New candidate JEP: 356: Enhanced Pseudo-Random Number Generators

Kasper Nielsen kasperni at gmail.com
Mon Jun 24 07:46:46 UTC 2019


Hi Guy,

This looks really good, a couple of quick questions and comments.

1)
I think a natural home for this would be java.math?

2)
Couldn't we use default methods and skip all of the abstract classes?
I assume all the abstract classes are stateless. Don't know if there
would be performance penalties though.

3)
Wouldn't people have to implement nextBytes() as well.
An efficient implementation needs to know whether or not the source
is 32 bit or 64 bit (or maybe 128 bit at some point).
Which is difficult if we only have a single base class.
Maybe create Rng32, Rng64 that extends from Rng

4)
Can we add an interface for generating seeds?
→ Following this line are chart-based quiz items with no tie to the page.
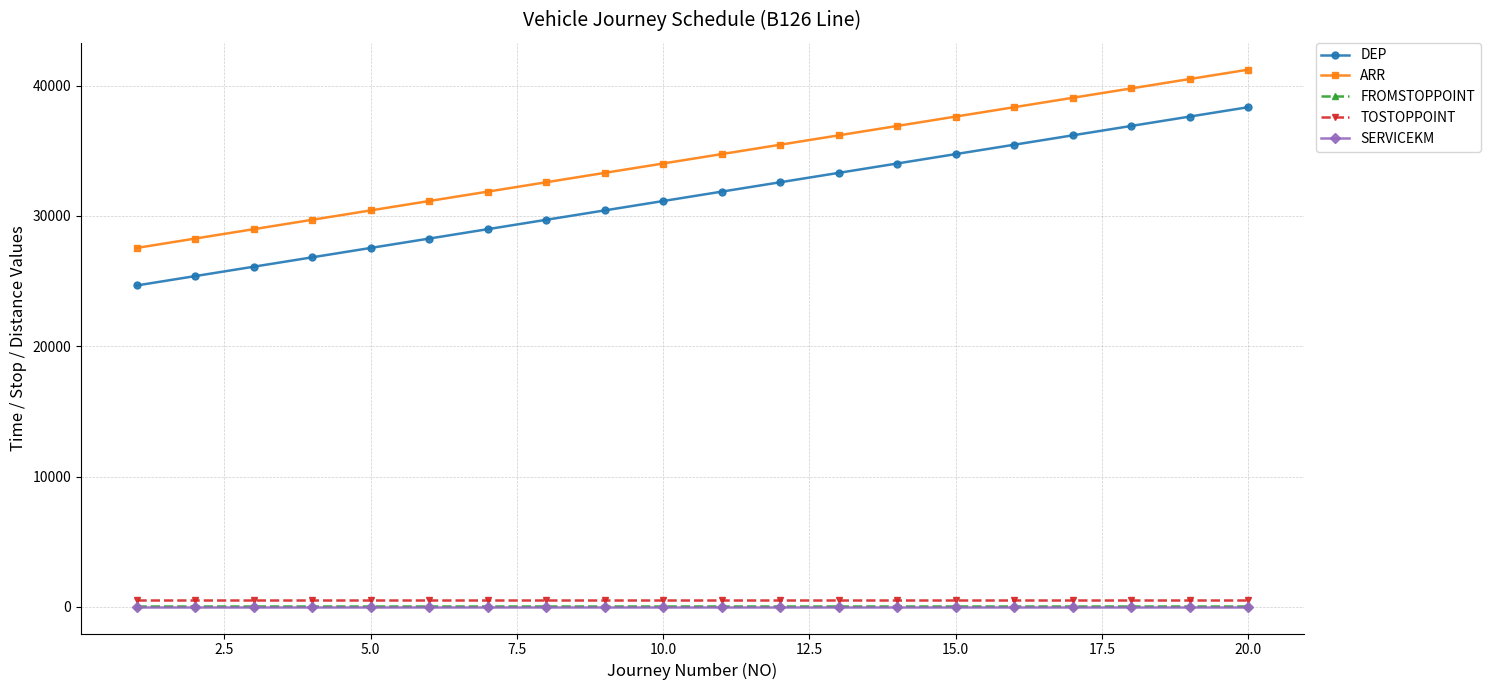

How many lines are shown in the chart?

5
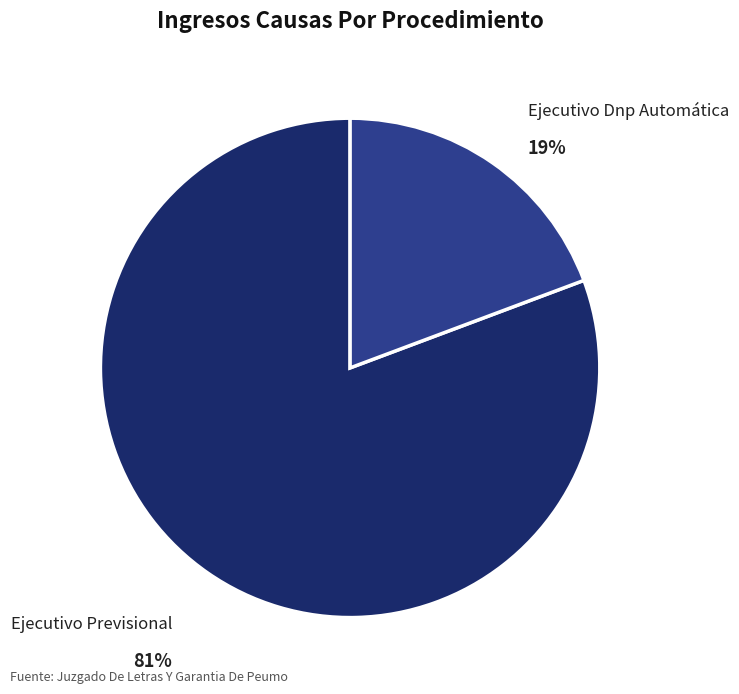

What portion of the pie excludes Ejecutivo Dnp Automática?

80.7%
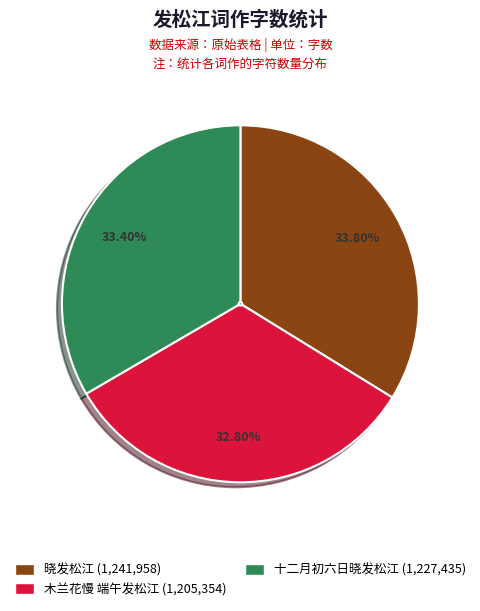

Which has a higher value, 木兰花慢 端午发松江 or 晓发松江?

晓发松江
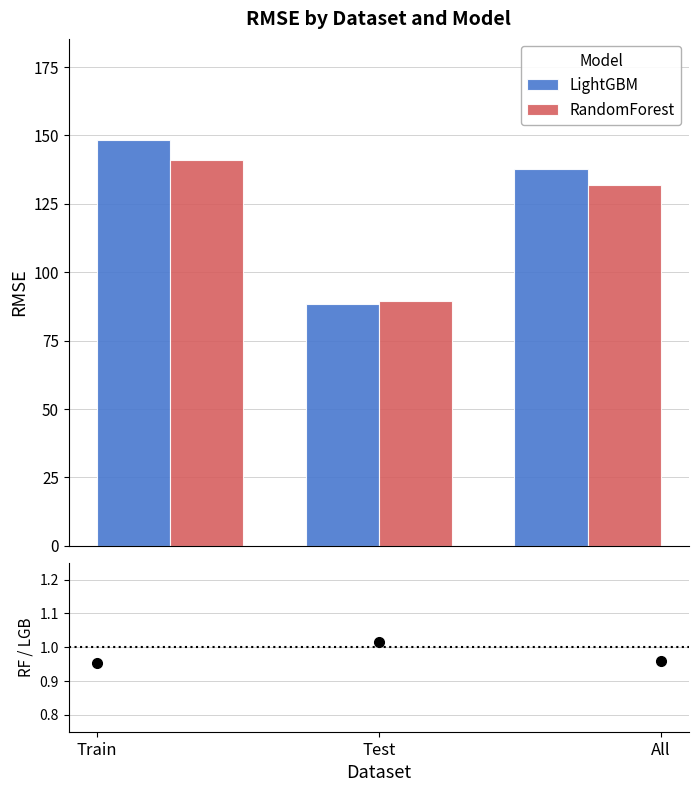

Which series has the largest range (max minus min)?

LightGBM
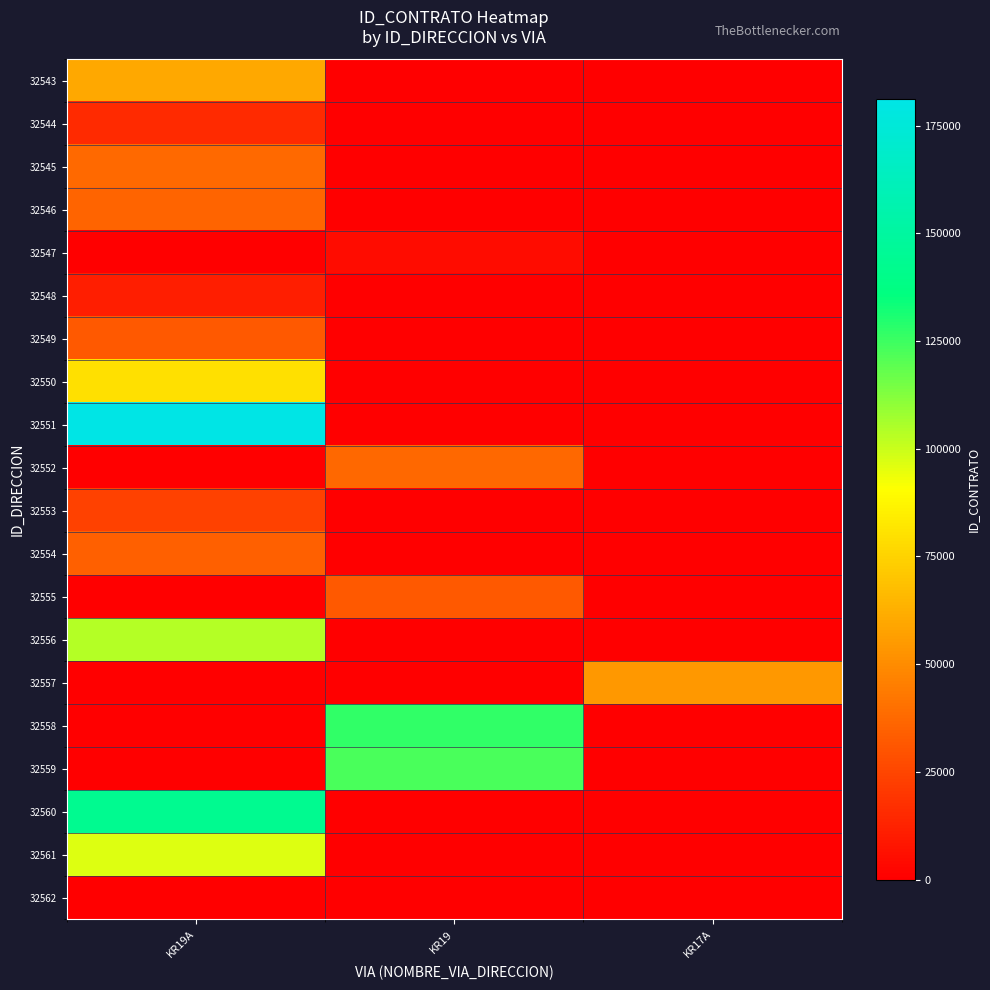

Reading left to right, transcribe all the data shown in this chart.

32543: KR19A=59635	KR19=0	KR17A=0
32544: KR19A=15290	KR19=0	KR17A=0
32545: KR19A=37897	KR19=0	KR17A=0
32546: KR19A=35645	KR19=0	KR17A=0
32547: KR19A=0	KR19=4824	KR17A=0
32548: KR19A=10799	KR19=0	KR17A=0
32549: KR19A=31864	KR19=0	KR17A=0
32550: KR19A=79486	KR19=0	KR17A=0
32551: KR19A=181174	KR19=0	KR17A=0
32552: KR19A=0	KR19=36912	KR17A=0
32553: KR19A=23949	KR19=0	KR17A=0
32554: KR19A=33995	KR19=0	KR17A=0
32555: KR19A=0	KR19=31876	KR17A=0
32556: KR19A=103782	KR19=0	KR17A=0
32557: KR19A=0	KR19=0	KR17A=54010
32558: KR19A=0	KR19=127093	KR17A=0
32559: KR19A=0	KR19=122633	KR17A=0
32560: KR19A=143084	KR19=0	KR17A=0
32561: KR19A=96767	KR19=0	KR17A=0
32562: KR19A=556	KR19=0	KR17A=0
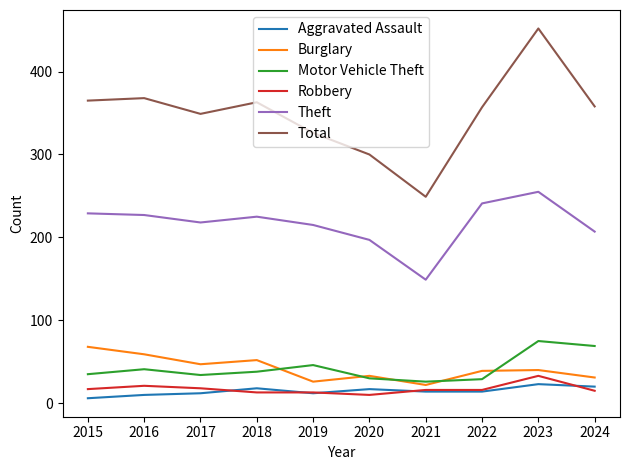

What is the total value across all series at 2016?

726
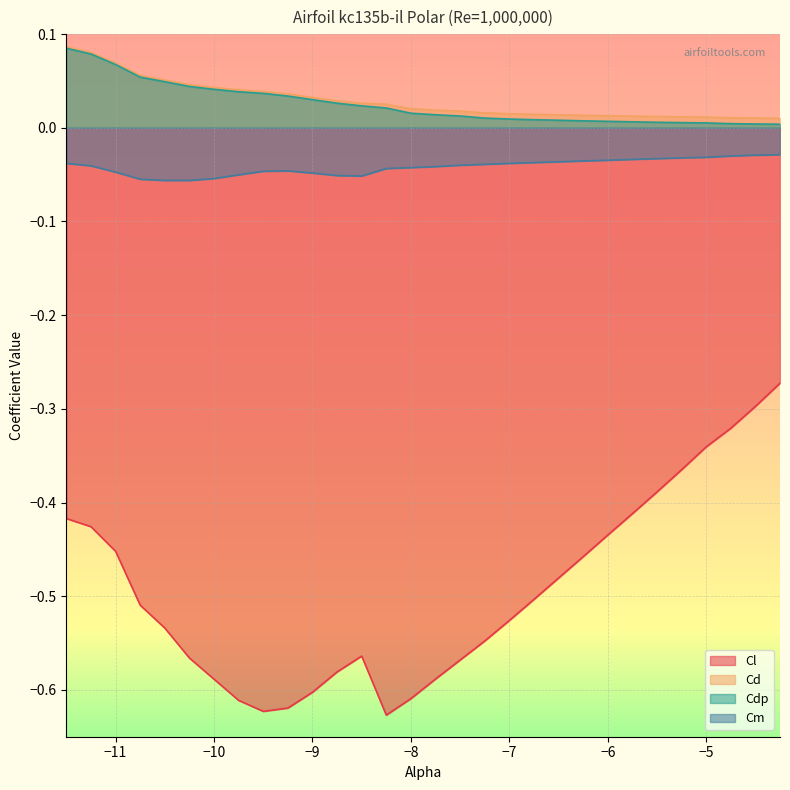

Which series has the widest spread of values?

Cl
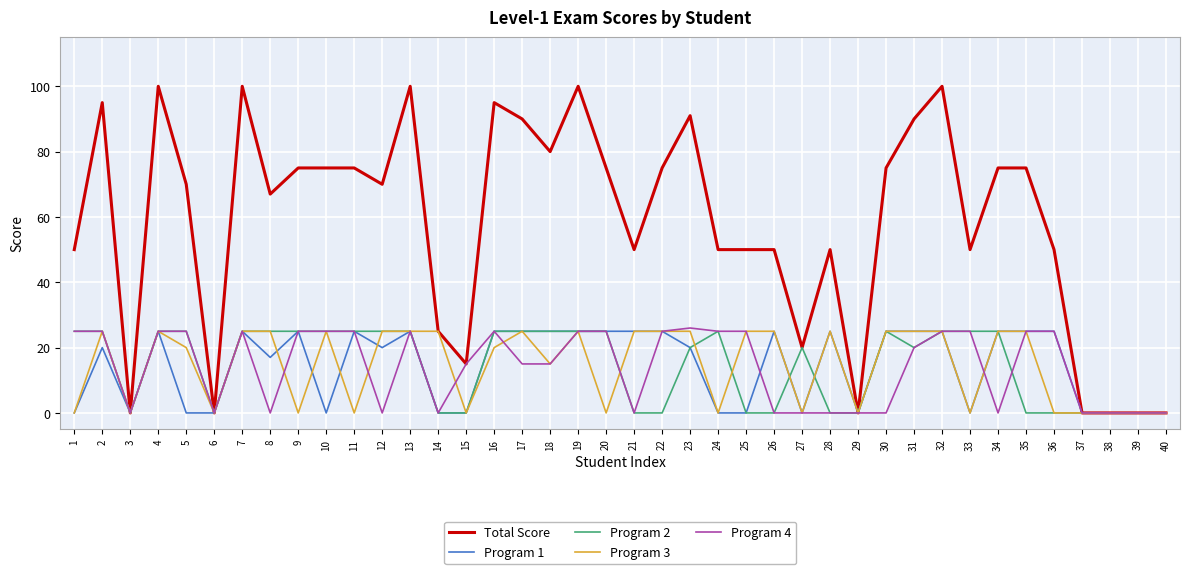

Reading left to right, list all the values displayed in this chart.

Total Score: 1=50	2=95	3=0	4=100	5=70	6=0	7=100	8=67	9=75	10=75	11=75	12=70	13=100	14=25	15=15	16=95	17=90	18=80	19=100	20=75	21=50	22=75	23=91	24=50	25=50	26=50	27=20	28=50	29=0	30=75	31=90	32=100	33=50	34=75	35=75	36=50	37=0	38=0	39=0	40=0
Program 1: 1=0	2=20	3=0	4=25	5=0	6=0	7=25	8=17	9=25	10=0	11=25	12=20	13=25	14=0	15=0	16=25	17=25	18=25	19=25	20=25	21=25	22=25	23=20	24=0	25=0	26=25	27=0	28=25	29=0	30=25	31=25	32=25	33=0	34=25	35=25	36=25	37=0	38=0	39=0	40=0
Program 2: 1=25	2=25	3=0	4=25	5=25	6=0	7=25	8=25	9=25	10=25	11=25	12=25	13=25	14=0	15=0	16=25	17=25	18=25	19=25	20=25	21=0	22=0	23=20	24=25	25=0	26=0	27=20	28=0	29=0	30=25	31=20	32=25	33=25	34=25	35=0	36=0	37=0	38=0	39=0	40=0
Program 3: 1=0	2=25	3=0	4=25	5=20	6=0	7=25	8=25	9=0	10=25	11=0	12=25	13=25	14=25	15=0	16=20	17=25	18=15	19=25	20=0	21=25	22=25	23=25	24=0	25=25	26=25	27=0	28=25	29=0	30=25	31=25	32=25	33=0	34=25	35=25	36=0	37=0	38=0	39=0	40=0
Program 4: 1=25	2=25	3=0	4=25	5=25	6=0	7=25	8=0	9=25	10=25	11=25	12=0	13=25	14=0	15=15	16=25	17=15	18=15	19=25	20=25	21=0	22=25	23=26	24=25	25=25	26=0	27=0	28=0	29=0	30=0	31=20	32=25	33=25	34=0	35=25	36=25	37=0	38=0	39=0	40=0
public interface SeedGenerator {
  default generateLong() {
    return Long.convert(generateSeed(8));
  }
  byte[] generateSeed(int length);
}

Right now we have a mix of long and byte[]. And if you have
algorithms that need 128 bit seeds and you store all your states
in longs. Having something like this would be really useful.

5)
A clone() or copy() method would also be nice. It is really useful for testing.

6)
Is reseeding going to be part of the API? I've never really liked having to
use Random.setSeed() but understand it can be useful, for example, for
algorithms that are secure.

7)
It would be really if we got a simple utility class that allows sampling from
common non-uniform distributions:

public static IntSupplier poissonSamplingGenerator(Rng r, double mean)
public static IntStream poissonSamplingStream(Rng r, double mean)

Thanks
  Kasper



/Kasper

On Fri, 21 Jun 2019 at 19:37, <mark.reinhold at oracle.com> wrote:
>
> By my count this JEP would add ten new public types to the java.util
> package.  Is it time to consider creating a java.util.random subpackage?